WHAT THIS TASK INVOLVES: Write out the lines below exactly, beginning at the one with "enfrentándose con Vladimir" and stopping after the one with "непроизвольный рефлекс, ужасающе"; the pictures are not copied.

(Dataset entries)
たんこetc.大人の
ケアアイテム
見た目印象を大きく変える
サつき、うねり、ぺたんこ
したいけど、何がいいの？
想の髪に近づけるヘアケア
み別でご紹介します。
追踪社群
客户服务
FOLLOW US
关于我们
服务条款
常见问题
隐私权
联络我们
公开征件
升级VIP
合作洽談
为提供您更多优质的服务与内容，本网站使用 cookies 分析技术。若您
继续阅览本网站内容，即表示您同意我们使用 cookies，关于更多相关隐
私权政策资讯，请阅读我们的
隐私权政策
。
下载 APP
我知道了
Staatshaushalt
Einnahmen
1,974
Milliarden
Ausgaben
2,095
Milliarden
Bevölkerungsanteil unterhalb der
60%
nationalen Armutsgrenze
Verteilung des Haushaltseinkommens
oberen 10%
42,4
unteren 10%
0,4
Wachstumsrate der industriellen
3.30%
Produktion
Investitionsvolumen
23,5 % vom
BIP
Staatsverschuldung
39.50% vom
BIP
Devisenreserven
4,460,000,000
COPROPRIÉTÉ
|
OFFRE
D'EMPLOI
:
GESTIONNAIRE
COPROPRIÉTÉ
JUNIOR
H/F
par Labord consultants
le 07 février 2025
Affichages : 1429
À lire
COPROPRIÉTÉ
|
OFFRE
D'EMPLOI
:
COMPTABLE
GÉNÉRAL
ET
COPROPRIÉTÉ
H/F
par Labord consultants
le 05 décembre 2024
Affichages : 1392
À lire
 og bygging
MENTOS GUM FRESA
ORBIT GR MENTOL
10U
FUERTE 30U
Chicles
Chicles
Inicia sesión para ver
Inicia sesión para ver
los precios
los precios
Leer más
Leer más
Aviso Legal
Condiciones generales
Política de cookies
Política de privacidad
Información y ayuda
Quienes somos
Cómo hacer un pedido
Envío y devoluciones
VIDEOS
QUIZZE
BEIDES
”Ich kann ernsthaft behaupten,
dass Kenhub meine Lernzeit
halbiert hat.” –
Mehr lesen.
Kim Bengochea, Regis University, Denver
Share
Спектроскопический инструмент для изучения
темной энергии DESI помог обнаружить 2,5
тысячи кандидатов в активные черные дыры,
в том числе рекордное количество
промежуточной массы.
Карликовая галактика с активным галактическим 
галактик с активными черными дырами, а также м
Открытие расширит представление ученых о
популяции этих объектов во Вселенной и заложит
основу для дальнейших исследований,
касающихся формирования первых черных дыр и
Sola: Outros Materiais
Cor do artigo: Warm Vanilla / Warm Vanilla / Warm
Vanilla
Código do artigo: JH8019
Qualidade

---

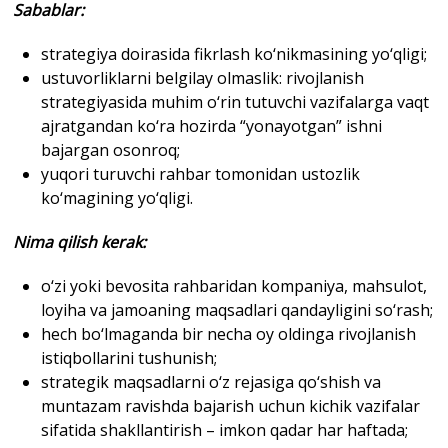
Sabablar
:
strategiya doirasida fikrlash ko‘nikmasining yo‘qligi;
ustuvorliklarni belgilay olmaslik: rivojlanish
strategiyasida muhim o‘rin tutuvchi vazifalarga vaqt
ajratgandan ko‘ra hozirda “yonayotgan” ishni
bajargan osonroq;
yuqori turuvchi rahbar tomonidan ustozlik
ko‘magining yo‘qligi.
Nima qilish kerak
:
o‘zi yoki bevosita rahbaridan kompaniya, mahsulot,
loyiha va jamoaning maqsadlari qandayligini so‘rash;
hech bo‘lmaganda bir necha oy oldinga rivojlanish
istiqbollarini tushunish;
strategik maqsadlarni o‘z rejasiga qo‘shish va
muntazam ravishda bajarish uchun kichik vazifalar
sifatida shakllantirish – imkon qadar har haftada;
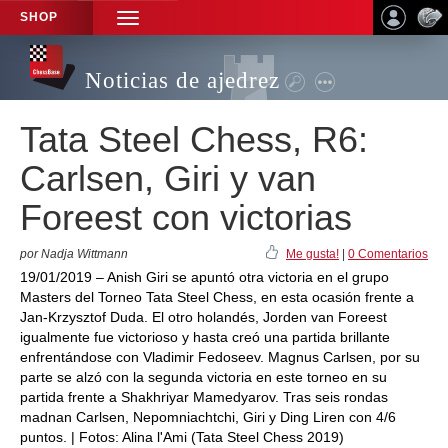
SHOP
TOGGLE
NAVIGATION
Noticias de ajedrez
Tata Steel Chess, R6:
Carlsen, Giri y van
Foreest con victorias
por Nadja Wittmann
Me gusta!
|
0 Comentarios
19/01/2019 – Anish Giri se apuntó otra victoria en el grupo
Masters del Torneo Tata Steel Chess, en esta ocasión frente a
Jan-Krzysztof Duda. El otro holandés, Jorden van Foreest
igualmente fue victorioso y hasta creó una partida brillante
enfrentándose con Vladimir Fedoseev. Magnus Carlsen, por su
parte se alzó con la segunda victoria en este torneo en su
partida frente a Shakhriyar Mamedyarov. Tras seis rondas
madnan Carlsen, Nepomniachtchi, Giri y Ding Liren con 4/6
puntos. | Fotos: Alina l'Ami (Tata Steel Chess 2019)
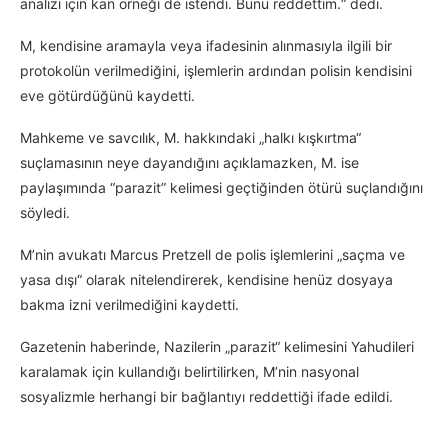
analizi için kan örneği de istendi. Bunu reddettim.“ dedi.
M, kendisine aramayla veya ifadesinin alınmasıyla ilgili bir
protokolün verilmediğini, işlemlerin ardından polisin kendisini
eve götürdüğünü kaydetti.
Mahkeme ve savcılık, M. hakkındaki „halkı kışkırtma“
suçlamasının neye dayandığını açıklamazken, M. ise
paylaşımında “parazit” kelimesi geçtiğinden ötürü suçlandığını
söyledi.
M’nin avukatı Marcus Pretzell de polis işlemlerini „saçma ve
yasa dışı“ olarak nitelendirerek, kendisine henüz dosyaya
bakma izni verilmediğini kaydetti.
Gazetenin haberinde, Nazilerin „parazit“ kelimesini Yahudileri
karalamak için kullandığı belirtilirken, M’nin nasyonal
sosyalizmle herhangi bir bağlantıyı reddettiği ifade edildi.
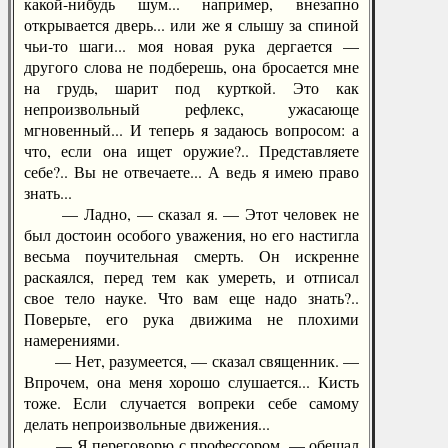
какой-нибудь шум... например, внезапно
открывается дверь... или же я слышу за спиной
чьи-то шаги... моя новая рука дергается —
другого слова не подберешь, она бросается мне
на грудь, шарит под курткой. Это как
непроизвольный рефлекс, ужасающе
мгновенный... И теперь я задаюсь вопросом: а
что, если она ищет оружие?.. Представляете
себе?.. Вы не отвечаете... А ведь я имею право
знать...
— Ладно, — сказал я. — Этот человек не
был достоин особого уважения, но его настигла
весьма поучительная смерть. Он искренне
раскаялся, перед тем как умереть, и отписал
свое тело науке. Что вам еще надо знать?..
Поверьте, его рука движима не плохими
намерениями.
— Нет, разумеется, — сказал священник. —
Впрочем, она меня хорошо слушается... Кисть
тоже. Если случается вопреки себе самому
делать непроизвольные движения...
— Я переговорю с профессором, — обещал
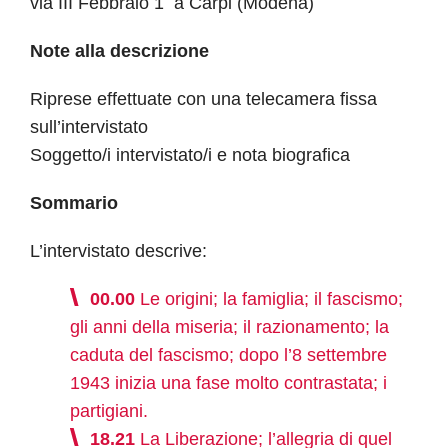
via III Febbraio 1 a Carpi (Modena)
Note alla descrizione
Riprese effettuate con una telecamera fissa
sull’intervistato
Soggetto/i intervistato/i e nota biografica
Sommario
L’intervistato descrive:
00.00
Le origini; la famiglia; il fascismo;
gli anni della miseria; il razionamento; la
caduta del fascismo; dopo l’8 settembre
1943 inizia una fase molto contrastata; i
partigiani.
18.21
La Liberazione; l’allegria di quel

ANSWER TO THE EXERCISE:
enfrentándose con Vladimir Fedoseev. Magnus Carlsen, por su
parte se alzó con la segunda victoria en este torneo en su
partida frente a Shakhriyar Mamedyarov. Tras seis rondas
madnan Carlsen, Nepomniachtchi, Giri y Ding Liren con 4/6
puntos. | Fotos: Alina l'Ami (Tata Steel Chess 2019)
analizi için kan örneği de istendi. Bunu reddettim.“ dedi.
M, kendisine aramayla veya ifadesinin alınmasıyla ilgili bir
protokolün verilmediğini, işlemlerin ardından polisin kendisini
eve götürdüğünü kaydetti.
Mahkeme ve savcılık, M. hakkındaki „halkı kışkırtma“
suçlamasının neye dayandığını açıklamazken, M. ise
paylaşımında “parazit” kelimesi geçtiğinden ötürü suçlandığını
söyledi.
M’nin avukatı Marcus Pretzell de polis işlemlerini „saçma ve
yasa dışı“ olarak nitelendirerek, kendisine henüz dosyaya
bakma izni verilmediğini kaydetti.
Gazetenin haberinde, Nazilerin „parazit“ kelimesini Yahudileri
karalamak için kullandığı belirtilirken, M’nin nasyonal
sosyalizmle herhangi bir bağlantıyı reddettiği ifade edildi.
какой-нибудь шум... например, внезапно
открывается дверь... или же я слышу за спиной
чьи-то шаги... моя новая рука дергается —
другого слова не подберешь, она бросается мне
на грудь, шарит под курткой. Это как
непроизвольный рефлекс, ужасающе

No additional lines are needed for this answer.